I travel a fair amount, for those that don’t know, and therefore I’ve pretty much seen it all. So I’ve compiled a list of tips and suggestions to help the casual traveler, and maybe even the most hardened traveler. Actually, it’s more of a rant after re-reading it, but there are some good tips mixed in there somewhere.
Security
- Captain Morgan pirate boots – I know Jerry Seinfeld tried to jump start the whole pirate movement with the puffy shirt thing, but ladies please, pirate style boots are not the best choice when passing through security. Same goes for you, urban cowboy fellas.
- Oldies, especially the fellas, that three pounds of change you’ve got in the piggy bank you call a trousers pocket will get detected.
- Back to the ladies…you don’t have to wear every piece of jewelry your man buys you when traveling. I know you don’t trust the bag monkeys down in the bowels of the airport, but honestly, you can put some of it in your carryon. Better yet, just plan ahead and put them all in your carryon. The chances that you’ll see someone you know between the five minutes you get out of the car and you get to security are pretty slim. And really, if they do see you they’ll probably think you are some sort of trend setter. Or that you look heinous without your jewelry on. And speaking of looking heinous, if you think the troglodyte TSA representatives will look down on you for not wearing your gaudy Zsa Zsa Gabor jewels I wouldn’t worry about it. They are busy staring at your feet to make sure you’ve taken your shoes off, which brings me back to point 1.
- Toiletries. In general, these do need to come out of your bag so again, plan ahead. Don’t bury them in the bottom of your bag. I don’t want to see you dig through your unmentionables in the middle of security…unless you are hot. If you are hot you can ignore this one.
- Any top that zips up or buttons up will need to be removed and passed through the security whole, technical term. So plan ahead. Fellas, maybe you don’t sport the wife beater underneath the hoody. Ladies, maybe throw a top on underneath those ugly, long sweater jacket things…unless you are hot. If you are hot you can ignore this one too.
- I know there are a lot of hippies out there that like to pack along water bottles.
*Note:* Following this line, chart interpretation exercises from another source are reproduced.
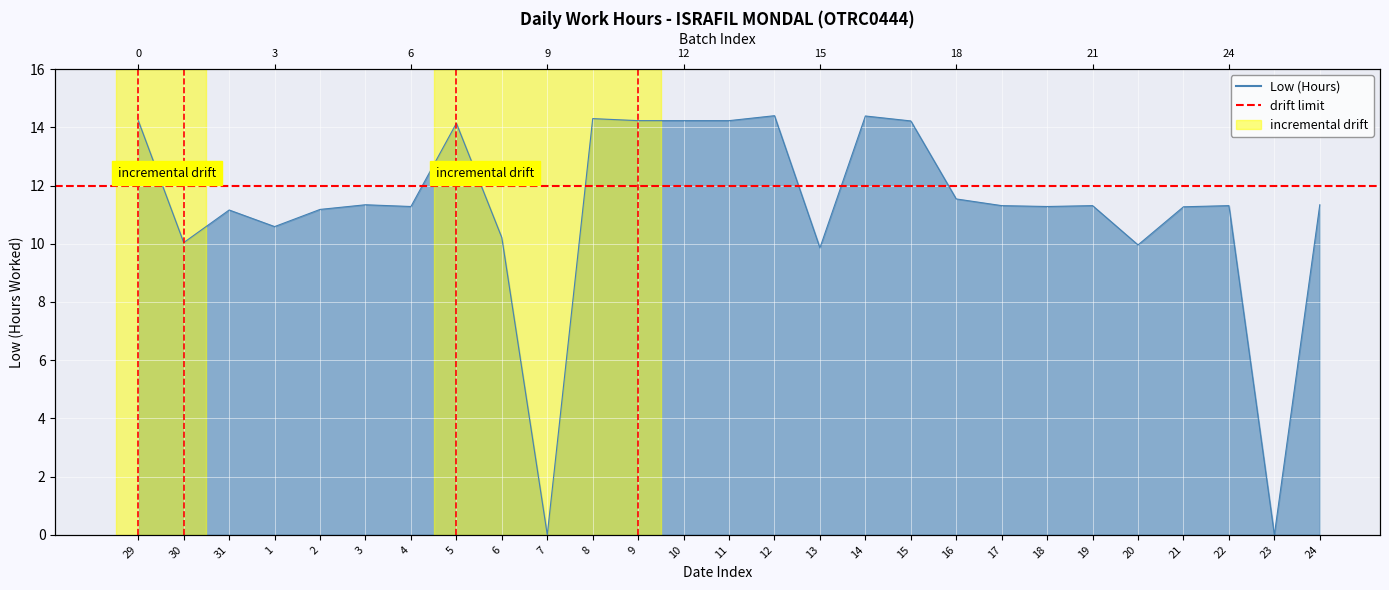

Reading right to left, transcribe all the data shown in this chart.

11.3	0.0	11.3	11.3	10.0	11.3	11.3	11.3	11.5	14.2	14.4	9.9	14.4	14.2	14.2	14.2	14.3	0.0	10.2	14.1	11.3	11.3	11.2	10.6	11.2	10.0	14.2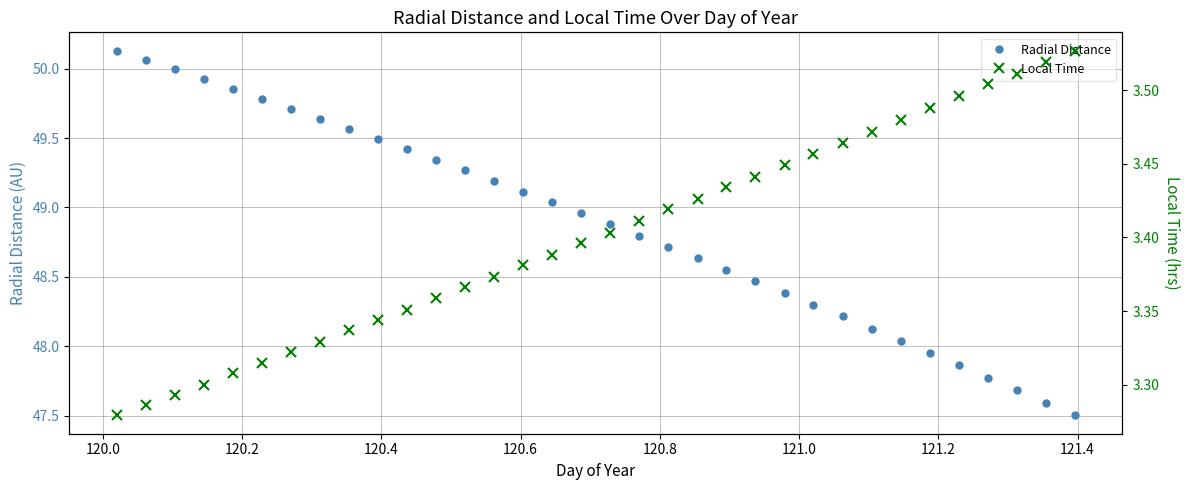

What is the value of the Radial Distance point at the 26th from the left?

48.2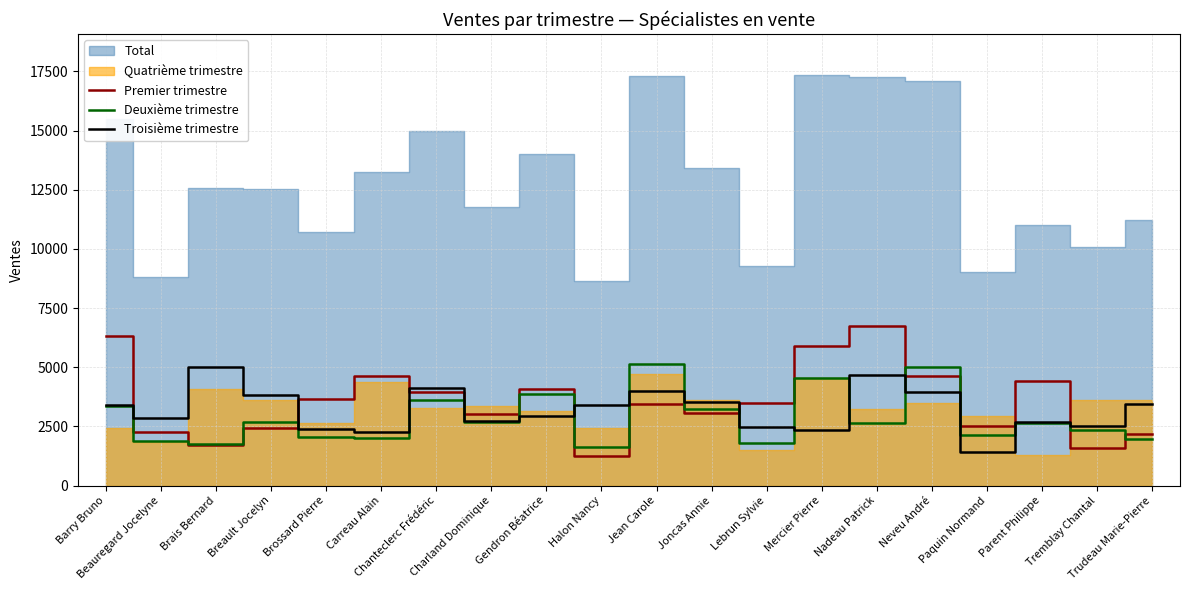

True or false: Troisième trimestre has a value of 1421 at Paquin Normand.

True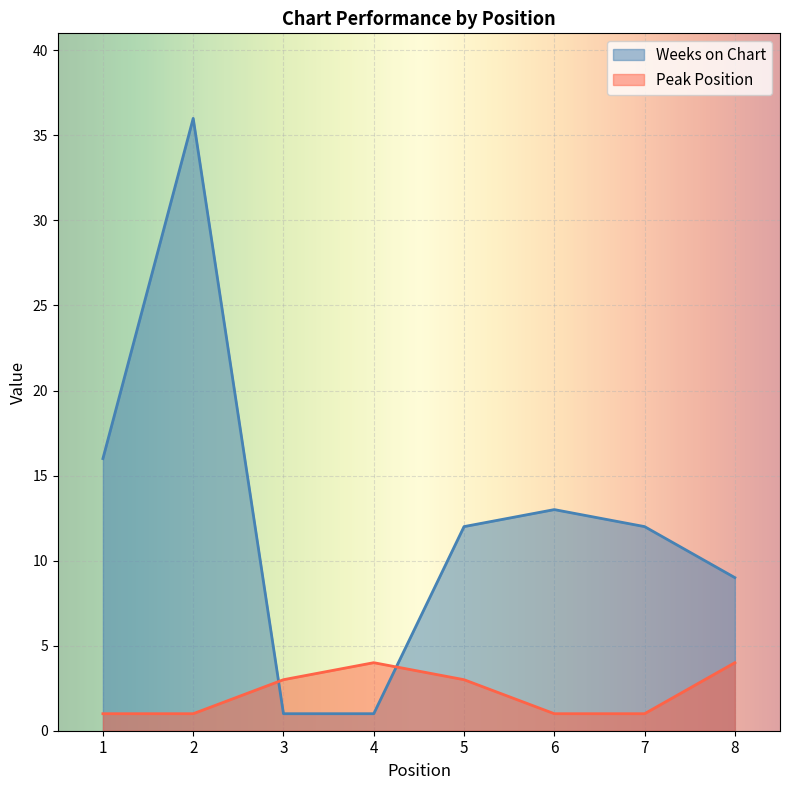

What is the difference between the second highest and second lowest values in the Weeks on Chart series?

15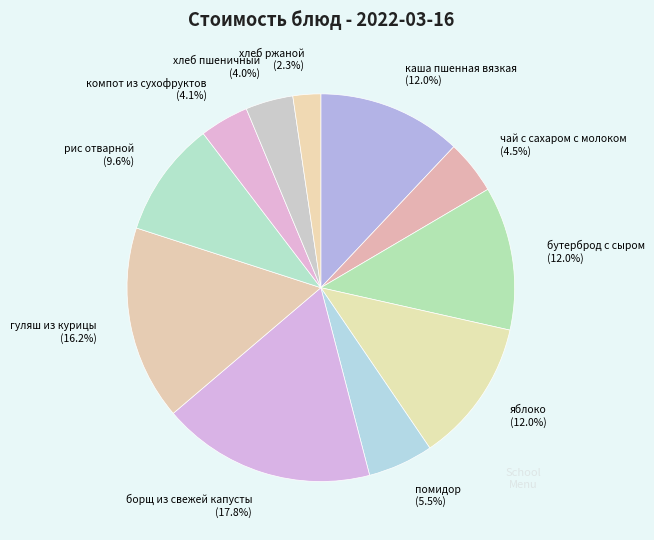

Count the number of slices in the pie.

11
Water bottles are fine to go through security as long as they are empty.
A leatherman may be an essential tool on your Batmanesque utility belt along with your pager and cellphones, but it won’t pass through security. Anything with a serrated, bone cutting instrument is generally not something the FAA wants passengers whipping out on a transatlantic flight. And really guy in Tulsa who tried to pass through an eight inch Bowie knife ala Mick from Crocodile Dundee. Come on. On a side note, did you know the Bowie knife was originally named after David Bowie?
Plane etiquette
- If you are sitting in an aisle seat and you are the first one to sit in your row don’t seat belt yourself in and drag out all your shit. The chances that you won’t have anyone sitting next to you are pretty slim.
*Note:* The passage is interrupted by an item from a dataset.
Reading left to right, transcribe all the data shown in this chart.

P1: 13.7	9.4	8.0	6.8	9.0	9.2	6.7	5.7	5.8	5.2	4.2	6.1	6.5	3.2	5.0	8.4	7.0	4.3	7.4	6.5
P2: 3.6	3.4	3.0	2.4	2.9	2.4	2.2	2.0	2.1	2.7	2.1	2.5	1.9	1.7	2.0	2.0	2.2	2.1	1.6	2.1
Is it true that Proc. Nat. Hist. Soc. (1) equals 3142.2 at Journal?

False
Speaking of slim, if you have a wide carriage try to be cognoscente of it. I enjoy getting smacked in the shoulder every time you walk by as much as the next guy…wait, no I don’t. And I’m pretty sure I don’t have a target on the back of my shoulder. I usually have the stewardesses check when I get on the plane.- And unless there is no one sitting in front of you don’t use the back of the seat to hoist yourself out of your seat. It’s annoying. And if you do it more than once I scoot the back of my head as far up my seat as I can so the next time your talons are likely to grab a chunk of my scalp and/or hair and I’ll scream like a little girl. I’ll do it.
The terminal
- I know there is a sub-sectional of the population that insists on getting to the airport 3 to 4 hours early, to each their own, but could you do me a favor and pick a path. I realize you are trying to kill the time by aimlessly meandering through the terminal, but zig zagging to and fro is frustrating.
- In general, sunglasses worn inside are not a good idea, especially if you are in an airport unless you are Tom Berenger, have a white sport coat, jeans, and cowboy boots. Then, and only then, you can pull it off.
The Stews
Aside from scamming free beers and calling them stewardesses I don’t ever give these guys and gals a hard time. In my estimation, from the folks at the gate, to the check in counters, to the stewardesses, they have a shit job. They have to deal with grumpy, rude, frustrated assholes all day every day. Always, and I mean always say thanks. Even if they can’t get you in that aisle seat or closer to the front of the plane at least they looked. If you are running late and your frustration is getting the better of you remember, it’s not their fault traffic was horrible or security lines were a mess or you were just a dumbass and didn’t plan well. Even if they end up charging you six bucks for a can of beer say thanks. It goes a long ways.
Me: “Hey, do the pilots still give out those little wing pins?”
Me: “Is there a co-pilot on this flight? If yes, do you think I he or she would want to switch seats with me? I hate middle seats.”
Me: “Have you ever seen the movie Airplane? Do you know if any of the stewardesses have a guitar?”
A little levity to an otherwise schmuck filled day goes a long ways...
For those that travel a fair amount chime in and help the masses.